## Задание
Объясните на основе приведённого ниже отрывка о Лютере и декреталии, почему Лютер взорвался. Ответьте в одном–трёх предложениях.

## Исходный текст
........
Ответ прозвучал столь же грубо, сколь и неуместно. Лютер взорвался, поскольку он был загнан в угол. Любой непредубежденный читатель сказал бы, что кардинал верно перефразировал смысл декреталии, которая возвещала, что Христос Своей жертвой приобрел сокровище, распоряжаться которым было доверено Петру и его преемникам, чтобы освобождать истинных верующих от временного наказания. Это сокровище было пополнено заслугами Благословенной Девы и святых. Папа называет эту кладовую "сокровищницей" для тех, кто посетит Рим в юбилейный 1350 год, когда тем, кто покается и исповедуется, будет дано полное отпущение всех их грехов.
........
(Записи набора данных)
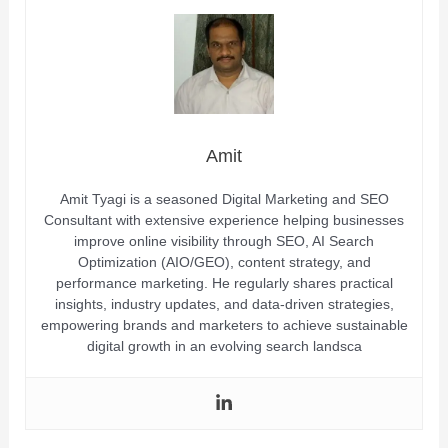
Amit
Amit Tyagi is a seasoned Digital Marketing and SEO
Consultant with extensive experience helping businesses
improve online visibility through SEO, AI Search
Optimization (AIO/GEO), content strategy, and
performance marketing. He regularly shares practical
insights, industry updates, and data-driven strategies,
empowering brands and marketers to achieve sustainable
digital growth in an evolving search landsca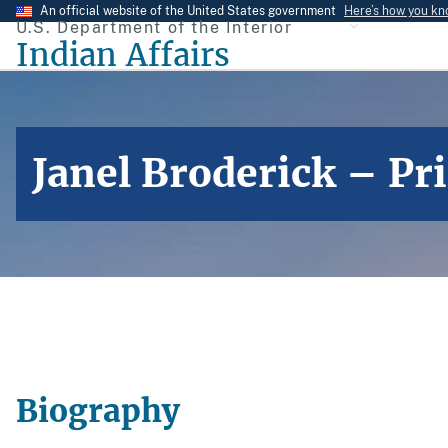
Skip
An official website of the United States government
Here’s how you k
U.S. Department of the Interior
to
Indian Affairs
main
content
Janel Broderick – Pr
Biography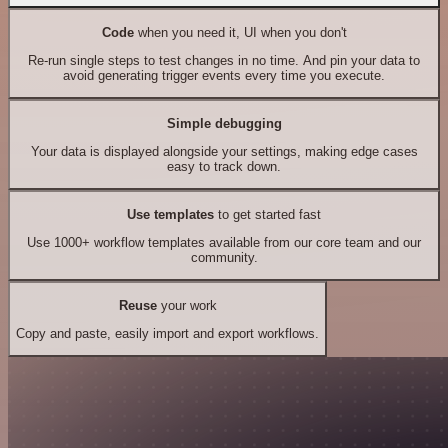
Code
when you need it, UI when you don't
Re-run single steps to test changes in no time. And pin your data to
avoid generating trigger events every time you execute.
Simple debugging
Your data is displayed alongside your settings, making edge cases
easy to track down.
Use templates
to get started fast
Use 1000+ workflow templates available from our core team and our
community.
Reuse
your work
Copy and paste, easily import and export workflows.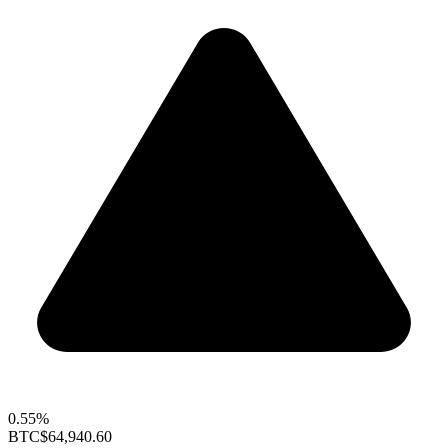
0.55%
BTC
$64,940.60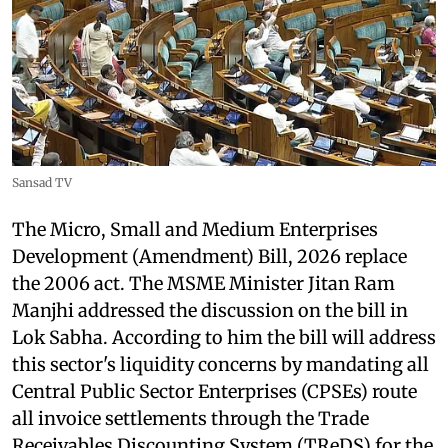
Sansad TV
The Micro, Small and Medium Enterprises
Development (Amendment) Bill, 2026 replace
the 2006 act. The MSME Minister Jitan Ram
Manjhi addressed the discussion on the bill in
Lok Sabha. According to him the bill will address
this sector's liquidity concerns by mandating all
Central Public Sector Enterprises (CPSEs) route
all invoice settlements through the Trade
Receivables Discounting System (TReDS) for the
........
## Ответ
Лютер взорвался, поскольку был загнан в угол. Любой непредубежденный читатель признал бы, что кардинал верно перефразировал смысл декреталии о сокровище, которое Христос приобрел Своей жертвой и распоряжаться которым было доверено Петру и его преемникам.